Provided entries section start
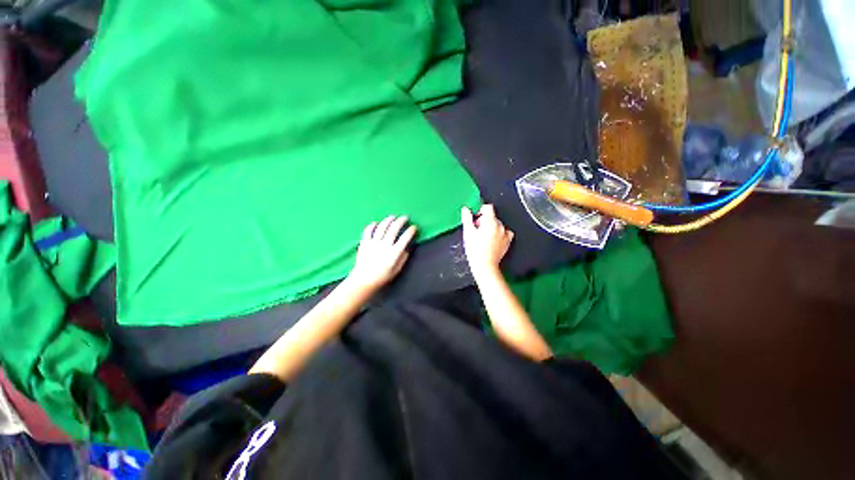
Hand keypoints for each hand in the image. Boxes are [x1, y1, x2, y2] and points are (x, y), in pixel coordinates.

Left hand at [347, 215, 416, 293]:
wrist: (363, 280)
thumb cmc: (382, 277)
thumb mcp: (397, 270)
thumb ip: (403, 258)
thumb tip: (406, 248)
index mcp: (394, 253)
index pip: (405, 238)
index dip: (411, 231)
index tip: (414, 227)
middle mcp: (384, 245)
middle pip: (393, 229)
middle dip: (401, 221)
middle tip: (405, 217)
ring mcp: (373, 243)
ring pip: (382, 227)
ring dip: (388, 220)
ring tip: (392, 217)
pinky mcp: (364, 243)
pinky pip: (368, 230)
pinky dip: (372, 225)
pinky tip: (376, 223)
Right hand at [461, 204, 513, 279]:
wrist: (485, 265)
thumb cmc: (475, 251)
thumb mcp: (468, 233)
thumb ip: (467, 218)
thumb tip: (466, 209)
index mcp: (490, 222)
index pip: (488, 207)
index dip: (480, 210)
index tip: (476, 218)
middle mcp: (500, 226)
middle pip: (492, 216)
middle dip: (484, 221)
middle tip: (477, 231)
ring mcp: (505, 233)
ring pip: (498, 224)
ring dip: (491, 227)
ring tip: (484, 237)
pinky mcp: (508, 241)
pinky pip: (505, 232)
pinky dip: (499, 233)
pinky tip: (492, 239)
Provided entries section end
Go through the records above and copy every line with the word "middle".

middle mcp: (384, 245)
middle pip: (393, 229)
middle dip: (401, 221)
middle tip: (405, 217)
middle mcp: (500, 226)
middle pip: (492, 216)
middle dip: (484, 221)
middle tip: (477, 231)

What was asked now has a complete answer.